O’Leary: Your Precious Tax Dollars

By SUSAN O’LEARY
County Council Candidate

As a candidate for the County Council, I’d like to share my thinking about one of the Council’s most important responsibilities – the stewardship of our precious tax dollars. This is something we all care about because we all contribute to the County coffers and we naturally want to know that our hard-earned contributions are being spent wisely. 

While the County’s day-to-day spending decisions are in the hands of the County staff, the ultimate responsibility for good stewardship of County money lies with the County Council. As I see it, there are two key areas where the Council needs to excel: making sure money is being spent on the right things; and then making sure the money is spent the right way to get the best value for the community.

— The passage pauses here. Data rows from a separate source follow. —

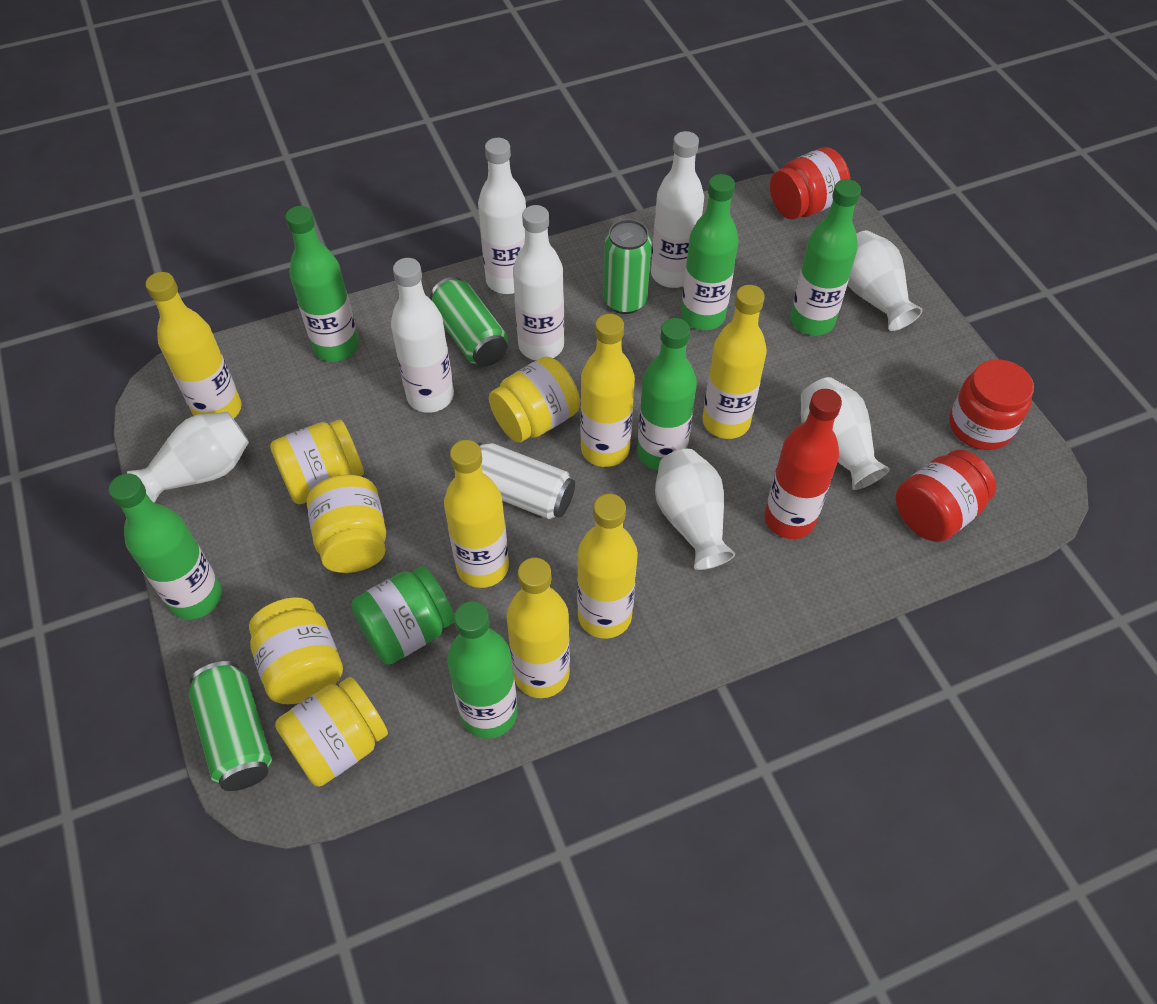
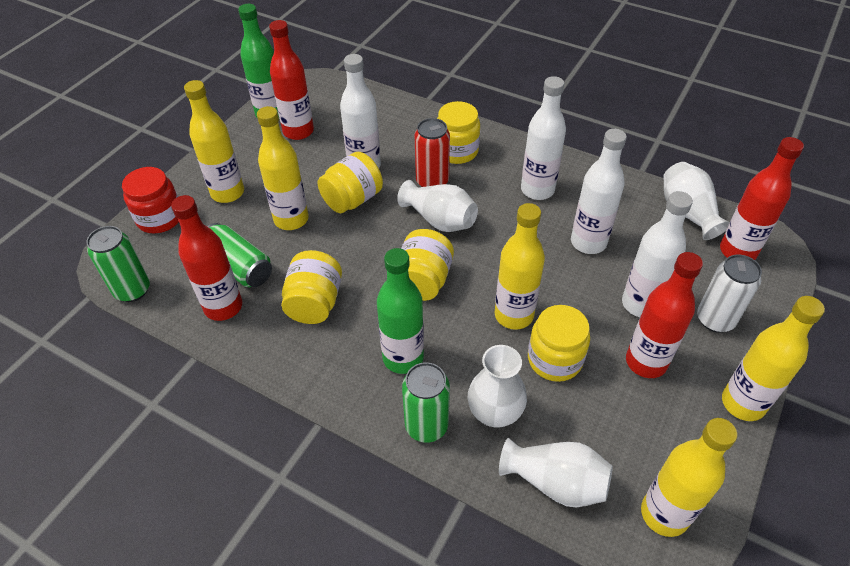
green bottle: [109,473,222,619] [286,206,359,362] [447,601,518,739] [637,318,697,471] [681,174,739,330] [790,179,861,335] = 6 -> [238,4,279,119] [377,248,424,374] = 2
green jar: [351,566,455,665] = 1 -> none = 0
red bottle: [765,389,842,539] = 1 -> [171,195,242,321] [269,20,314,140] [626,252,703,378] [720,137,804,260] = 4
red can: none = 0 -> [415,118,450,187] = 1
red jar: [770,147,850,220] [896,450,996,542] [949,359,1034,450] = 3 -> [122,167,179,233] = 1
yellow bottle: [146,272,241,419] [444,440,509,588] [506,558,570,698] [577,494,638,639] [580,314,635,467] [702,285,767,439] = 6 -> [184,80,244,203] [257,106,309,230] [495,203,545,330] [641,418,737,537] [722,296,825,421] = 5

In my experience, successful management isn’t just about making a series of good individual decisions. It requires a deliberate approach to planning (where are we going?), program execution (how are we getting there?), self-evaluation (how did we do?), and data-driven improvement (what can we do better next time?); with the Council playing some distinct roles and the County’s professional administrators playing others.

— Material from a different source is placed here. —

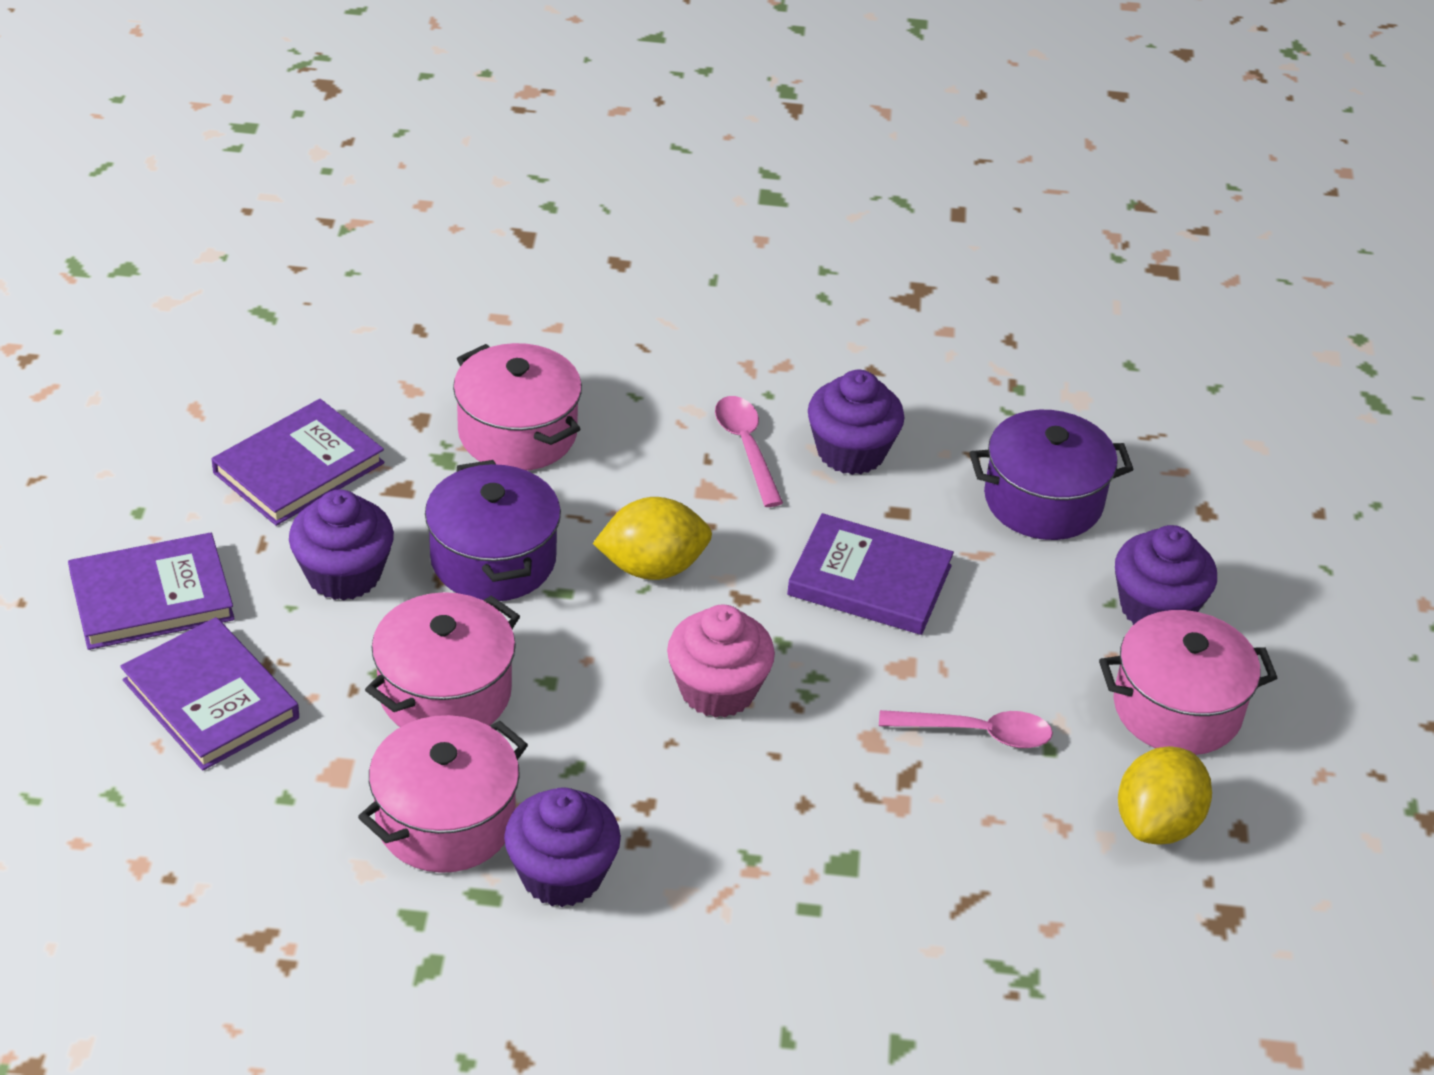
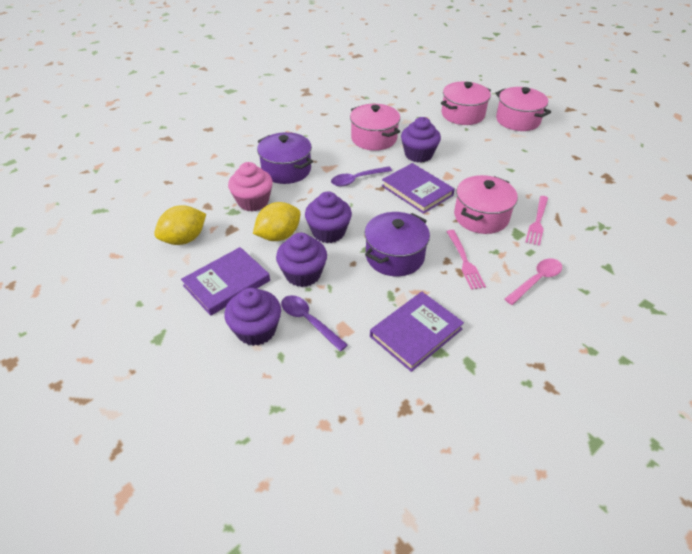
pink fork: none = 0 -> [446,230,486,290] [525,196,548,246] = 2
pink spoon: [715,396,783,507] [879,710,1053,748] = 2 -> [505,258,562,305] = 1
purple book: [68,533,235,650] [120,617,299,771] [212,399,384,526] [787,513,954,635] = 4 -> [181,247,270,316] [370,292,464,372] [382,163,455,214] = 3
purple spoon: none = 0 -> [281,295,348,351] [331,166,392,186] = 2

On a strategic level, the Council can add the most value to the process by having the discipline to drive tight alignment between the things the County is spending money on and the County’s high level priorities, as outlined in the County Strategic Leadership Plan. To do this, the Council has to employ a disciplined, priority-driven approach to financial oversight that provides the County’s full-time staff with clear direction. The Council also needs a structured evaluation process that accurately interprets results and informs future actions.  

For-profit organizations measure their success at being good stewards of resources through the achievement of profits, through stock price, or through market share growth. In County government, success can be measured in terms that are both qualitative and quantitative; through metrics focused on the reliability and quality of core public services, through cost and performance benchmarking against other best-in-class communities, and through broad customer feedback. Los Alamos County has a well-developed system of metrics tied to specific County objectives that support this approach.

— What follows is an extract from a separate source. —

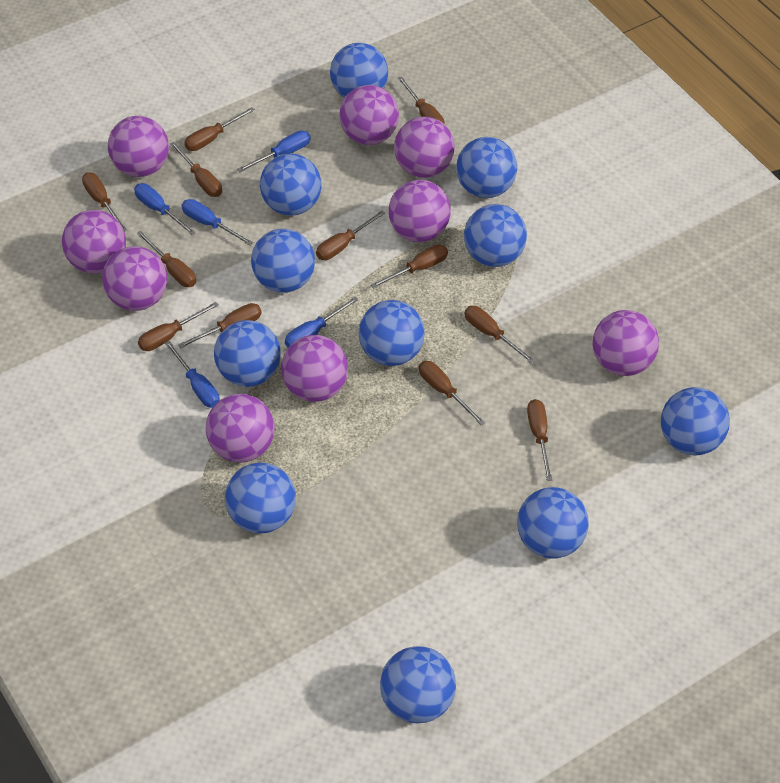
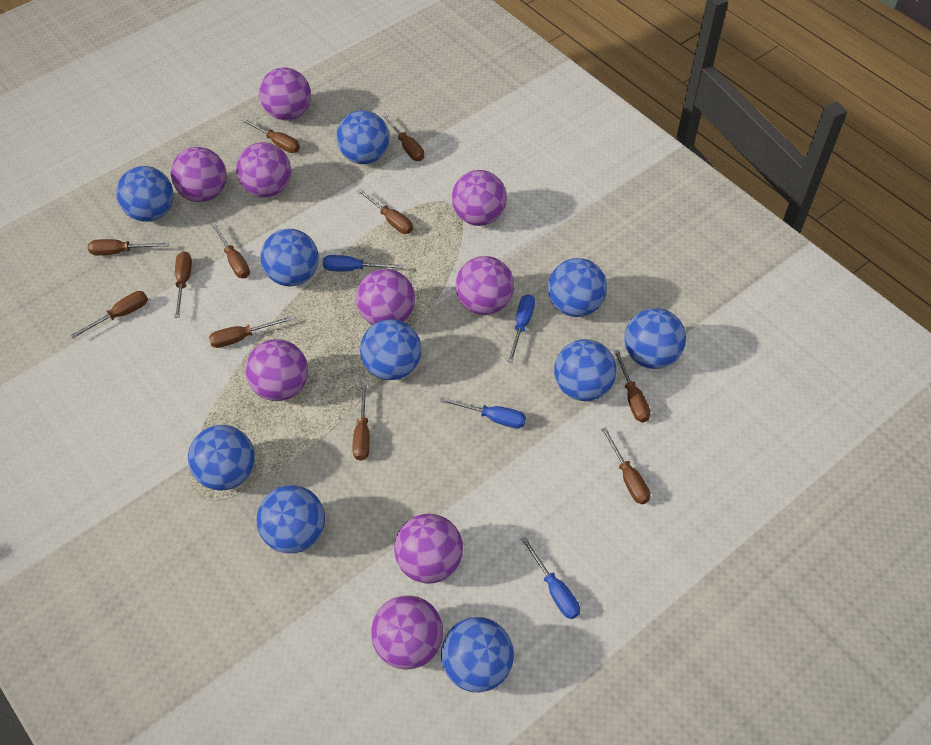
blue ball: [214,320,281,387] [225,463,296,534] [251,229,315,293] [260,154,322,216] [330,43,388,98] [359,300,425,366] [380,646,456,723] [456,137,517,198] [464,204,527,267] [517,487,589,559] [661,387,730,455] = 11 -> [116,166,174,222] [188,425,255,491] [256,485,325,553] [261,229,319,287] [336,110,389,164] [360,319,421,380] [441,617,514,692] [548,258,607,317] [554,339,616,401] [624,308,686,369] = 10
blue screwdriver: [134,183,196,236] [165,341,220,408] [182,199,253,246] [237,131,311,172] [285,297,359,348] = 5 -> [323,255,403,271] [440,397,526,428] [507,294,535,363] [521,536,580,619] = 4
brown screwdriver: [82,172,127,232] [136,231,196,287] [138,302,219,351] [170,142,222,197] [178,303,262,349] [184,107,255,151] [316,211,385,260] [371,244,448,288] [398,76,445,124] [419,361,485,425] [465,306,535,364] [527,399,552,481] = 12 -> [70,291,148,338] [88,239,169,255] [174,251,192,318] [209,316,292,348] [211,222,250,278] [241,118,300,153] [353,383,370,461] [357,188,413,234] [382,114,424,161] [601,427,650,504] [613,349,651,422] = 11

The County Council has special roles in this system. First, the Council needs to decide how resources will be divided among competing priorities through the budget process. To successfully perform that role, the Council needs a strong understanding of the needs and desires of our community. Second, the Council needs to evaluate the effectiveness of ongoing County spending so that it can promote efficiency and adjust future decisions based on what’s delivering value and what’s not.  My training as an MBA and my experience as a senior executive in a large, successful for-profit company helped develop a skill set that will be valuable to the Council in fulfilling these key responsibilities.

As a vice president at The Washington Post, I was part of the senior management team leading the newspaper. The department I led had 500 employees, complex sales and production responsibilities, and generated $750 million a year; 85 percent of the company’s revenues. The biggest part of my job was making sure that those 500 people were pulling together with unity of purpose to achieve our high level goals. I did that by making sure that our team had clear guidance to inform and support their daily decisions and actions; and by making sure that as an organization we learned and improved based on both our successes and failures.

If elected, I’ll bring that experience and that structured approach to my work on the County Council to ensure that your hard-earned tax dollars are being spent on the right things, in an efficient manner.